What is required:
Set the pictures aside and return each record below precisely as written.

** Opening Data block **

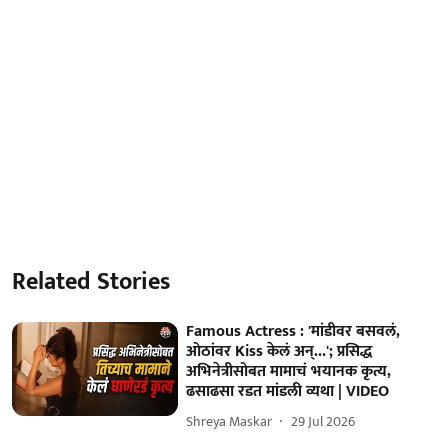
Related Stories
Famous Actress : 'मांडीवर बसवलं,
ओठांवर Kiss केलं अन्...'; प्रसिद्ध
अभिनेत्रीसोबत मामाचं भयानक कृत्य,
ढसाढसा रडत मांडली व्यथा | VIDEO
Shreya Maskar
29 Jul 2026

** Closing Data block **

Answer below:
Related Stories
Famous Actress : 'मांडीवर बसवलं,
ओठांवर Kiss केलं अन्...'; प्रसिद्ध
अभिनेत्रीसोबत मामाचं भयानक कृत्य,
ढसाढसा रडत मांडली व्यथा | VIDEO
Shreya Maskar
29 Jul 2026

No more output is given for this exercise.